**** MATERIAL SUPPLIED ****
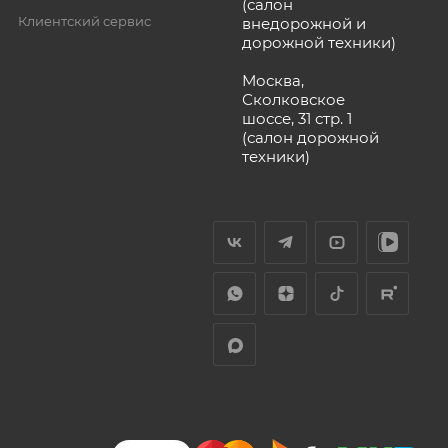
(салон
Клиентский сервис
внедорожной и
дорожной техники)
Москва,
Сколковское
шоссе, 31 стр. 1
(салон дорожной
техники)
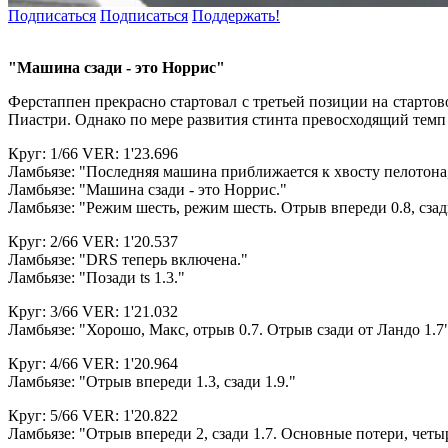
Подписаться
Подписаться
Поддержать!
"Машина сзади - это Норрис"
Ферстаппен прекрасно стартовал с третьей позиции на стартов
Пиастри. Однако по мере развития стинта превосходящий темп 
Круг: 1/66 VER: 1'23.696
Ламбьязе: "Последняя машина приближается к хвосту пелотона
Ламбьязе: "Машина сзади - это Норрис."
Ламбьязе: "Режим шесть, режим шесть. Отрыв впереди 0.8, сзади
Круг: 2/66 VER: 1'20.537
Ламбьязе: "DRS теперь включена."
Ламбьязе: "Позади ts 1.3."
Круг: 3/66 VER: 1'21.032
Ламбьязе: "Хорошо, Макс, отрыв 0.7. Отрыв сзади от Ландо 1.7
Круг: 4/66 VER: 1'20.964
Ламбьязе: "Отрыв впереди 1.3, сзади 1.9."
Круг: 5/66 VER: 1'20.822
Ламбьязе: "Отрыв впереди 2, сзади 1.7. Основные потери, четыр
****
Change every "Ламбьязе" in the records to "Инженер" and reproduce them with nothing else altered. Leave the pictures out of your answer.

◆ ANSWER ◆
(салон
Клиентский сервис
внедорожной и
дорожной техники)
Москва,
Сколковское
шоссе, 31 стр. 1
(салон дорожной
техники)
Подписаться
Подписаться
Поддержать!
"Машина сзади - это Норрис"
Ферстаппен прекрасно стартовал с третьей позиции на стартов
Пиастри. Однако по мере развития стинта превосходящий темп 
Круг: 1/66 VER: 1'23.696
Инженер: "Последняя машина приближается к хвосту пелотона
Инженер: "Машина сзади - это Норрис."
Инженер: "Режим шесть, режим шесть. Отрыв впереди 0.8, сзади
Круг: 2/66 VER: 1'20.537
Инженер: "DRS теперь включена."
Инженер: "Позади ts 1.3."
Круг: 3/66 VER: 1'21.032
Инженер: "Хорошо, Макс, отрыв 0.7. Отрыв сзади от Ландо 1.7
Круг: 4/66 VER: 1'20.964
Инженер: "Отрыв впереди 1.3, сзади 1.9."
Круг: 5/66 VER: 1'20.822
Инженер: "Отрыв впереди 2, сзади 1.7. Основные потери, четыр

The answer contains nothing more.